A las once de la mañana de una calurosa tarde de verano,
el cielo de la ciudad se cubrió de una gran cantidad de gaviotas. Daniel
alertado por el graznido de los pájaros se asomó a la ventana de su
dormitorio. Se quedó boquiabierto al ver
la gran multitud de aquellas aves que surcaban el cielo. Llamó a su mejor amigo.
Desde que tenía uso de razón había escuchado en boca de los mayores que cuando
las gaviotas se adentran en tierra firme lo hacían por un motivo: el mar estaba
embravecido. Su amigo le respondió al segundo tono. No, le dijo, el mar estaba
en completa calma. Aquello no tenía sentido, pensó Daniel. Entonces… ¿qué les
pasaba a las gaviotas?
Hablaron durante unos minutos y quedaron en verse por la
tarde. Durante el transcurso de la llamada Daniel no se había apartado de la
ventana. Tuvo un mal presentimiento. Las aves parecían que se organizaban. Comenzaron
a atacar a la gente que pasaba por la calle. Daniel se llevó las manos a la
boca intentando ahogar el grito que se había formado en su garganta. No lo
logró del todo. Una de las gaviotas pareció escucharlo. Sus miradas se cruzaron
durante unos segundos. Y entonces…. Un grupo enorme de ellas se abalanzó sobre
el cristal de la ventana. Daniel, gritando como un poseído salió corriendo de
su habitación al tiempo que escuchaba como el cristal se rompía en mil pedazos.

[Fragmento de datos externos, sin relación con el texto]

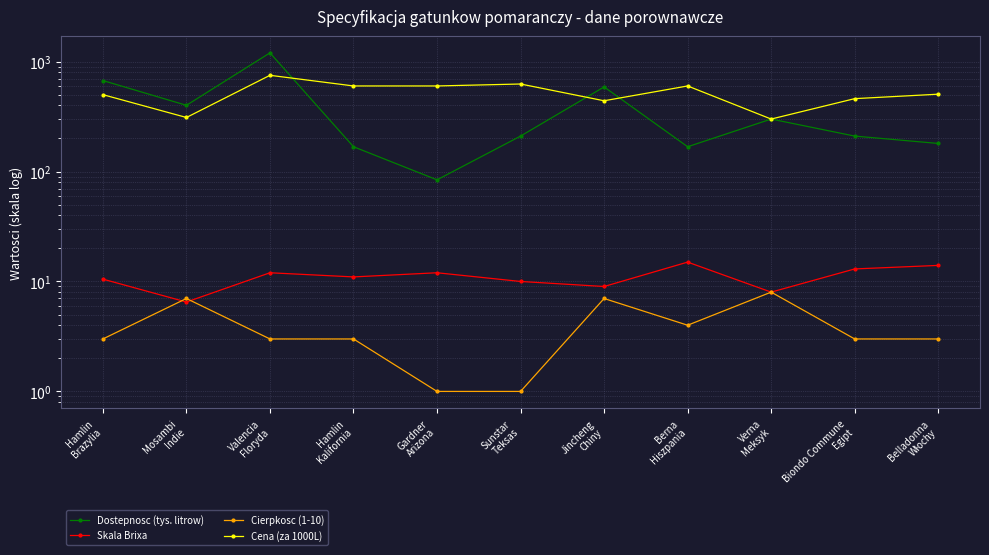

What is the value of the Cierpkosc (1-10) point at the 9th from the left?

8.0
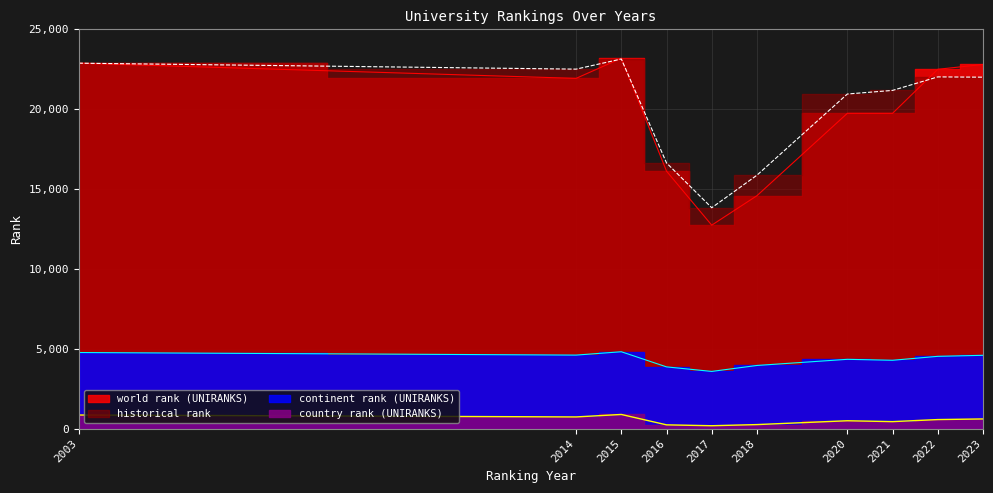

What is the spread (max minus min) of values at 2022?

21935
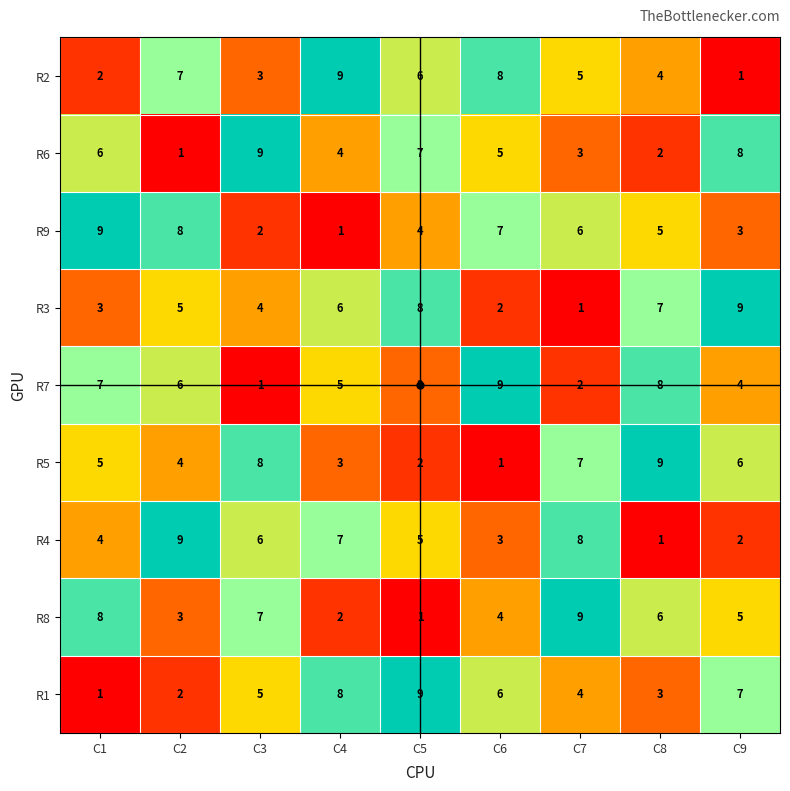

The R6 series shows 7 at C5. True or false?

True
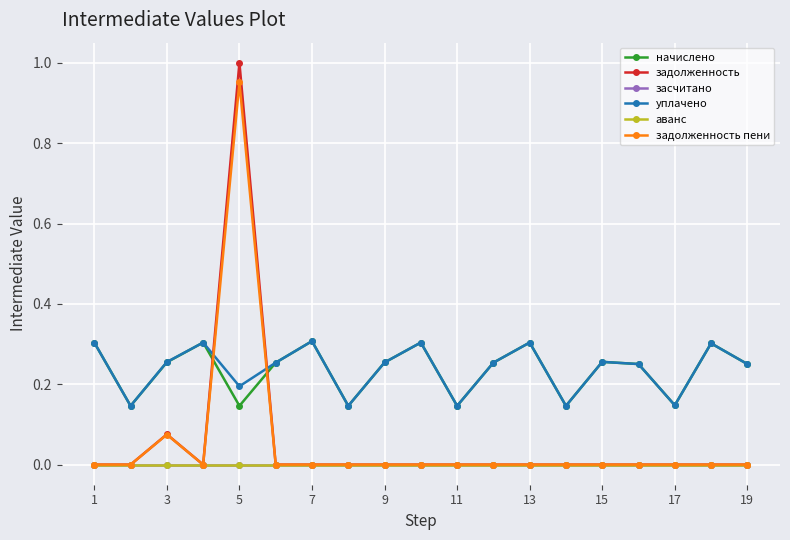

Which series has the widest spread of values?

задолженность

Logró llegar al cuarto de sus padres. Los pájaros picoteaban la puerta haciendo
un ruido semejante al de un martillo que lo estaba volviendo loco.
Se acercó a la ventana. Tenía que huir de allí. Abrió la
ventana. El móvil sonó en el bolsillo trasero de su pantalón. Miró la pantalla.
Era su madre. Casi no lograba entenderla, estaba nerviosa, al borde de un
ataque de nervios. Le decía que se encerrara en casa y no saliera a la calle.
Las gaviotas se habían vuelto locas. Y no solo ahí sino en todo el mundo.
Atacaban a la gente. Mientras tanto los picoteos en la puerta no cesaban.
Habían logrado hacer un pequeño agujero que pronto sería lo suficientemente
grande para que pudieran colarse por él. La llamada se cortó tras escuchar un
grito agónico de su progenitora. Aquello no pintaba bien. Se asomó a la
ventana. Vivía en un quinto piso. Si se tiraba sabía que sería su fin. La calle
estaba cubierta de cuerpos sin vida. Reconoció a casi todos. Personas que
vivían en su misma calle, algunos en su edificio. El vecino de enfrente le
gritó algo. No lo entendió por el estruendo que producían los graznidos de los
pájaros. Pero en su semblante reconoció el pánico absoluto. Entonces… ante sus
ojos se arrojó a la calle. Daniel entró en pánico. Miró a su alrededor. Vio el
armario. Se escondería allí, pensó. Pero no llegó. Demasiado tarde. Las
gaviotas ya habían entrado y se ensañaron con él, le quitaron los ojos y le
rajaron el cuello. Las aves degollaron a la humanidad.